**Task**
The answer is every record that follows, printed exactly.

**Source material**



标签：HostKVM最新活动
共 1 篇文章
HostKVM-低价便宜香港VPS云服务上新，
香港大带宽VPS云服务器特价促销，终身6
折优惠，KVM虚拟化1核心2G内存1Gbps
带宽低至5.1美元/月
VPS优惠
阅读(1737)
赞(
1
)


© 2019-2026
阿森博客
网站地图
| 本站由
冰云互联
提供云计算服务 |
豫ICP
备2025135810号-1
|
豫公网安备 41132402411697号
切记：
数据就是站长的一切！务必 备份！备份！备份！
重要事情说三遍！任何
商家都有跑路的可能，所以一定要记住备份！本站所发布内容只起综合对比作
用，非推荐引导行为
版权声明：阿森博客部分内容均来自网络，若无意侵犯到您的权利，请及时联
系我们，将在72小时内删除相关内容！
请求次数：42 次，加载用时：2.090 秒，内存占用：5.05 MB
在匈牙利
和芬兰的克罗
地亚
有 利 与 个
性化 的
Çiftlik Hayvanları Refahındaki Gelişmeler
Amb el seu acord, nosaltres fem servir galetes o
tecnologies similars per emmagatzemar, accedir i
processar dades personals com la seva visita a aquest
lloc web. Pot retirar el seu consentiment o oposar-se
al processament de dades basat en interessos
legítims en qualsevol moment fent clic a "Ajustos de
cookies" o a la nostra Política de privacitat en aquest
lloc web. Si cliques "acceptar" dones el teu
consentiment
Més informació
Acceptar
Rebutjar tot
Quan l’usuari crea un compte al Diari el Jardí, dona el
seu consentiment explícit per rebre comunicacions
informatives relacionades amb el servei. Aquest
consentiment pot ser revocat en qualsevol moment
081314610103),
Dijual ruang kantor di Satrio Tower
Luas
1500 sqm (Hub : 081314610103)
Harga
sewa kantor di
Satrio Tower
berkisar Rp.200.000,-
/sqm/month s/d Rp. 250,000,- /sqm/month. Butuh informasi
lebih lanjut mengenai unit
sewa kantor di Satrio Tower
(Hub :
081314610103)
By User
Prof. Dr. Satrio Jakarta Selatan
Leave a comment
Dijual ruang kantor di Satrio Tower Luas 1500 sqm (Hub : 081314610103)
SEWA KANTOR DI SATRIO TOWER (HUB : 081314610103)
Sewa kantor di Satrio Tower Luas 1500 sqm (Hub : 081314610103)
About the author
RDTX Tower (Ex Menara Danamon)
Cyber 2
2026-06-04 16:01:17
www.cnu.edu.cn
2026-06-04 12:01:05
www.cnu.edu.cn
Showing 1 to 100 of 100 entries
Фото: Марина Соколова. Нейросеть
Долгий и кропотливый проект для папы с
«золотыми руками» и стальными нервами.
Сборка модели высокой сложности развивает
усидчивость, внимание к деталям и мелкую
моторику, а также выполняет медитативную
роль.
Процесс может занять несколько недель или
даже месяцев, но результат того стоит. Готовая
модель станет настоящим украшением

**Solution for this task**



标签：HostKVM最新活动
共 1 篇文章
HostKVM-低价便宜香港VPS云服务上新，
香港大带宽VPS云服务器特价促销，终身6
折优惠，KVM虚拟化1核心2G内存1Gbps
带宽低至5.1美元/月
VPS优惠
阅读(1737)
赞(
1
)


© 2019-2026
阿森博客
网站地图
| 本站由
冰云互联
提供云计算服务 |
豫ICP
备2025135810号-1
|
豫公网安备 41132402411697号
切记：
数据就是站长的一切！务必 备份！备份！备份！
重要事情说三遍！任何
商家都有跑路的可能，所以一定要记住备份！本站所发布内容只起综合对比作
用，非推荐引导行为
版权声明：阿森博客部分内容均来自网络，若无意侵犯到您的权利，请及时联
系我们，将在72小时内删除相关内容！
请求次数：42 次，加载用时：2.090 秒，内存占用：5.05 MB
在匈牙利
和芬兰的克罗
地亚
有 利 与 个
性化 的
Çiftlik Hayvanları Refahındaki Gelişmeler
Amb el seu acord, nosaltres fem servir galetes o
tecnologies similars per emmagatzemar, accedir i
processar dades personals com la seva visita a aquest
lloc web. Pot retirar el seu consentiment o oposar-se
al processament de dades basat en interessos
legítims en qualsevol moment fent clic a "Ajustos de
cookies" o a la nostra Política de privacitat en aquest
lloc web. Si cliques "acceptar" dones el teu
consentiment
Més informació
Acceptar
Rebutjar tot
Quan l’usuari crea un compte al Diari el Jardí, dona el
seu consentiment explícit per rebre comunicacions
informatives relacionades amb el servei. Aquest
consentiment pot ser revocat en qualsevol moment
081314610103),
Dijual ruang kantor di Satrio Tower
Luas
1500 sqm (Hub : 081314610103)
Harga
sewa kantor di
Satrio Tower
berkisar Rp.200.000,-
/sqm/month s/d Rp. 250,000,- /sqm/month. Butuh informasi
lebih lanjut mengenai unit
sewa kantor di Satrio Tower
(Hub :
081314610103)
By User
Prof. Dr. Satrio Jakarta Selatan
Leave a comment
Dijual ruang kantor di Satrio Tower Luas 1500 sqm (Hub : 081314610103)
SEWA KANTOR DI SATRIO TOWER (HUB : 081314610103)
Sewa kantor di Satrio Tower Luas 1500 sqm (Hub : 081314610103)
About the author
RDTX Tower (Ex Menara Danamon)
Cyber 2
2026-06-04 16:01:17
www.cnu.edu.cn
2026-06-04 12:01:05
www.cnu.edu.cn
Showing 1 to 100 of 100 entries
Фото: Марина Соколова. Нейросеть
Долгий и кропотливый проект для папы с
«золотыми руками» и стальными нервами.
Сборка модели высокой сложности развивает
усидчивость, внимание к деталям и мелкую
моторику, а также выполняет медитативную
роль.
Процесс может занять несколько недель или
даже месяцев, но результат того стоит. Готовая
модель станет настоящим украшением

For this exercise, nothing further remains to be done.